→ **EXERCISE OBJECTIVE**:
Show each line of the listing below that contains the string "visualization".

Stored data:
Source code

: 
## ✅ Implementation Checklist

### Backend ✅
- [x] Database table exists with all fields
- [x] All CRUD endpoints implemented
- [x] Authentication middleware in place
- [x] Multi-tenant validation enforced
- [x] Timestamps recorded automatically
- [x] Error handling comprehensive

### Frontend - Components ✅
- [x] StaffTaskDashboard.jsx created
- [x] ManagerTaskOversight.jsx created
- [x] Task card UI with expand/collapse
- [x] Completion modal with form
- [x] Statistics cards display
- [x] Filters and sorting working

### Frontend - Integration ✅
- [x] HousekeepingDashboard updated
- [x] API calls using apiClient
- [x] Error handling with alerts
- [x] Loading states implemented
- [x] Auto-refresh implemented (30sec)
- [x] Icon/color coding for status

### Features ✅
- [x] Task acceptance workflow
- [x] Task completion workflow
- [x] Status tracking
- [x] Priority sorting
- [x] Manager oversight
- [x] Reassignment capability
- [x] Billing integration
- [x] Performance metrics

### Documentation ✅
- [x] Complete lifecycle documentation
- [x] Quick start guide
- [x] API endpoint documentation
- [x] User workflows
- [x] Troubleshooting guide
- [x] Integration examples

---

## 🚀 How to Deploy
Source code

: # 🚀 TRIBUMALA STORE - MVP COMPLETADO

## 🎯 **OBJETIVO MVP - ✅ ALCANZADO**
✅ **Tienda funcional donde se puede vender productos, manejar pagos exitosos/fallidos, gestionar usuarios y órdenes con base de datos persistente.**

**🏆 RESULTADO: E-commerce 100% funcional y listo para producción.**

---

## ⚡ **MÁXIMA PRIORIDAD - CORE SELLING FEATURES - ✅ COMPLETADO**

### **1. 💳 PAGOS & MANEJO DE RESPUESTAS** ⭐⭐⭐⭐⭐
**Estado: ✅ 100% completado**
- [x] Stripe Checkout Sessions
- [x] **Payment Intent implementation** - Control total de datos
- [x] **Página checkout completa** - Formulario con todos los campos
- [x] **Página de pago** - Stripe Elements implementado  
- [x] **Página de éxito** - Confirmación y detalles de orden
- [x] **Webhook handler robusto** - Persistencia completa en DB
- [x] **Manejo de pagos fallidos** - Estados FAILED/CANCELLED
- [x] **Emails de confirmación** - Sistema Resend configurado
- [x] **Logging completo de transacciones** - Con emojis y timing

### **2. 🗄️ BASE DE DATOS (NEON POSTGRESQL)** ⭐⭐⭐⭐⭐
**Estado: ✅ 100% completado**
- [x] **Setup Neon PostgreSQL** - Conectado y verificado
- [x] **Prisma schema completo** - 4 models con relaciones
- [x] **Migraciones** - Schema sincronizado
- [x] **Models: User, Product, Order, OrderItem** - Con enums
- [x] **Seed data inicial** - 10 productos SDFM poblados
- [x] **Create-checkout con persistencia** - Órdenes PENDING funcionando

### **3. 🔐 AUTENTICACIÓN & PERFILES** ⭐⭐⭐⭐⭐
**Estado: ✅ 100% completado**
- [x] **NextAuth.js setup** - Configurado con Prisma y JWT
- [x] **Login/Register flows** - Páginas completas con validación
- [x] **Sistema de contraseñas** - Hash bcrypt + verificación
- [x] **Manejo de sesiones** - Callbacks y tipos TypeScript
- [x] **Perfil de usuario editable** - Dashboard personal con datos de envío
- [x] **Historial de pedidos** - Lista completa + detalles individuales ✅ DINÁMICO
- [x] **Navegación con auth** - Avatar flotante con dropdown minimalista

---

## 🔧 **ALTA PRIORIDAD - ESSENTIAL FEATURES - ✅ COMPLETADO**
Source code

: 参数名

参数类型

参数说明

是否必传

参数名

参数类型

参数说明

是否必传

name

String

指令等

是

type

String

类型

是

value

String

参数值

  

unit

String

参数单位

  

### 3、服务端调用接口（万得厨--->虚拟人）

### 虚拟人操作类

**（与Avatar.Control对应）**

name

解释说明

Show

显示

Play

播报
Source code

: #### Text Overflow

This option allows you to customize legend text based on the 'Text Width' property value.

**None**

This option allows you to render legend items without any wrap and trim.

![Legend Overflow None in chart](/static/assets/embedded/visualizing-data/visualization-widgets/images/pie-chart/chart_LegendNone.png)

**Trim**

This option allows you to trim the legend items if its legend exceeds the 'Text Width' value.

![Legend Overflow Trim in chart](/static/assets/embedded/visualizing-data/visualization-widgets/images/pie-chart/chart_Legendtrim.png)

→ **REPLY**:
![Legend Overflow None in chart](/static/assets/embedded/visualizing-data/visualization-widgets/images/pie-chart/chart_LegendNone.png)
![Legend Overflow Trim in chart](/static/assets/embedded/visualizing-data/visualization-widgets/images/pie-chart/chart_Legendtrim.png)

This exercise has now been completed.